» Given passage
Their model also had France at 2nd most likely, Belgium at 5th, and England at 7th. 3 of their top 7 made the Semi-Finals, and they called the eventual winner as Second Most Likely, and more likely than Germany. They actually predicted the Brazil/Belgium game in the Quarter Finals, but got the winner wrong. Brazil had 27 shots and 9 on target with 59% posession. Belgium only had three shots on target, and made two of them to win.

They overranked Germany, and underranked Croatia. Nearly every other person in the world did the same.

Look how disingenuous the Bloomberg article is. "Goldman Sachs updated the model throughout the tournament. It predicted a Brazil-Spain final on June 29 and Brazil-France on July 4. Its most recent prediction had England and Belgium squaring off for the cup. Both were eliminated in the semifinals." But their actual Brazil-France prediction had 8 teams left, and the winners of that round were all in the top 5. https://twitter.com/GoldmanSachs/statuses/101448576794142720... They even had Croatia over England, and France over Belgium.

> Brazil had 27 shots and 9 on target with 59% posession. Belgium only had three shots on target, and made two of them to win.

A modern model would accommodate for the fact that those numbers alone mean nothing, because they don't. Those are the numbers broadcasters reluctantly put on a screen for entertainment value, but they don't have real analytical power because they have no comparative metric.

How up or down were each of those numbers against previous wins and losses for each team?

What was Brazil's conversion from on-target shots before the tournament?

What was Belgium's success/failure rate on on-target shots they were defending against?

Likewise the other way around: were Brazil guilty of particularly poor defending? Were Belgium finding ways of making on-target shots count against all opposition, or was it luck on this game?

Any human analyst could tell you going into that game that Belgium were "lucky" and easily free scoring beyond expectations, able to make more of fewer opportunities. Likewise the consensus from most experts was that Brazil were guilty of mild complacency, the team were young and not yet formed into a strong unit yet (rather still just 11 strong individuals at any one point in time), and their on-target shots - whilst frequent - were of lower probability of being able to turn into goals due to distance, power, position, etc.

So why did the Bloomberg model not pick that up?

» Dataset
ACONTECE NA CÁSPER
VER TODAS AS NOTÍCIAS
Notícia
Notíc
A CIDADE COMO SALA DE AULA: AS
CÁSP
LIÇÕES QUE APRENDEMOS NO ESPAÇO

...

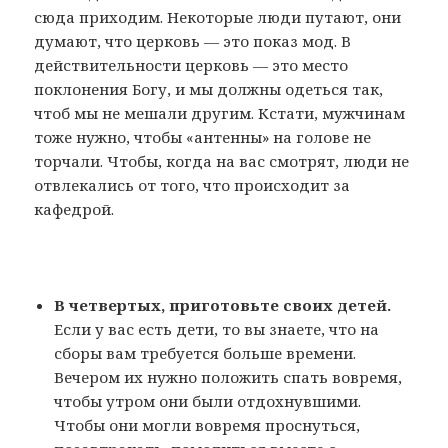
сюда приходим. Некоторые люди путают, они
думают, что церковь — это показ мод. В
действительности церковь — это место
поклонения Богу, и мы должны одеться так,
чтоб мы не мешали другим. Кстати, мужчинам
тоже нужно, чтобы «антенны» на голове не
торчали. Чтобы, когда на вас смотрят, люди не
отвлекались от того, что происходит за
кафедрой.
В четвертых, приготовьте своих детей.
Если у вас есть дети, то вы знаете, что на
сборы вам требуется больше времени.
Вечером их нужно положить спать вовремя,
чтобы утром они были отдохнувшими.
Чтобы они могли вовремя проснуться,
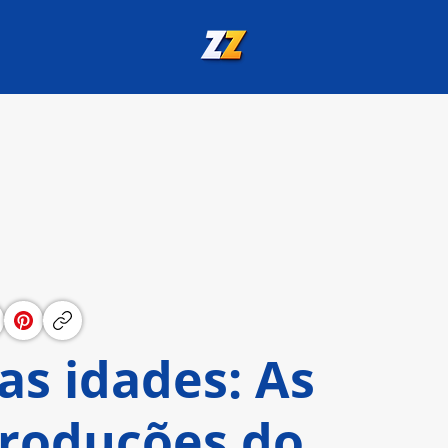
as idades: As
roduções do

» Work task 1
Why does the World Cup forecasting passage say the shot and possession figures from the Brazil-Belgium match have no analytical power on their own? Answer in one to three sentences.
» Work task 2
Resume the World Cup forecasting discussion after its closing question about the Bloomberg model.

» Answer box 1
They have no comparative metric. Broadcasters show them for entertainment value, but they say nothing until they are measured against something else. Examples are each team's earlier wins and losses, Brazil's usual conversion of on-target shots, and Belgium's record against on-target shots it defended.

» Answer box 2
I actually think they did pretty well all things considering, but I'd love to see whether they did any runs on previous World cups to try and check their thinking and whether they over-fitted a little to a couple of key metrics. I think the lack of metrics from previous games might mean they relied on some headline numbers, but there's more that they could have done to get a better model here...

Still, it's not their job is it? Just a bit of fun... which is a good job, because I find it just a little bit amusing.

Some teams/coaches like possession, others do not. If a team plays a dominance based game, eventually, their defenders will be (almost) on the opponents half. When this happens, it becomes edgy, and a loss of possession can be punished by a counter. That counter needs to be executed as fast as possible. Teams that are ahead often retreat and let the opponent have the ball to be able to break out like that. It just means possession doesn't really say anything. Belgium went ahead against Brazil with a bit of luck, and then let Brazil have the ball. Belgium's second goal was a classic counter punch. After that Brazil was allowed to have the ball while Belgium tried to control the game. Regarding odds, Belgium was number 3 in the world when the game was played, Brazil was number 2. Obviously, it would not be a `walk over` for anyone.

If you look at both Belgium/England games, you see number 2 against number 12. The ranking was respected there.

https://www.fifa.com/fifa-world-ranking/ranking-table/men/in...

Used to be a silly ranking system, but it's elo based these days, so it's not too shabby.

Instead they mean, a lot. Shots on target is the proxy you have (except of course goals) to derive who team dominated more. As a matter of fact if you follow the sport, you will know most coaches will be satisfied if the shots on target is good, even if one particular game no goals are scored. The tragic thing for Brazil is that the WC is a short and direct elimination tournament. A bad game and you are gone.
Sure those are just basic stats and could be improved probably, but they do reflect the reality that Brazil should have won; they got unlucky with an own goal, and they made some key mistakes at critical times, failing to finish great chances.

You're not going to find a statistical approach that will account for the subtleties that led to this outcome. The problem with soccer stats in general is that everything hinges on low-frequency events based on subtle differences of timing and space.

Basketball by comparison is much more stat-rich, and there are a lot of cool advanced analytics, but even still they are full of gaps that are obvious to any expert watching the game. Afterwards maybe you can find the statistical signature of something you saw, but then you risk overfitting again, just the same as soccer.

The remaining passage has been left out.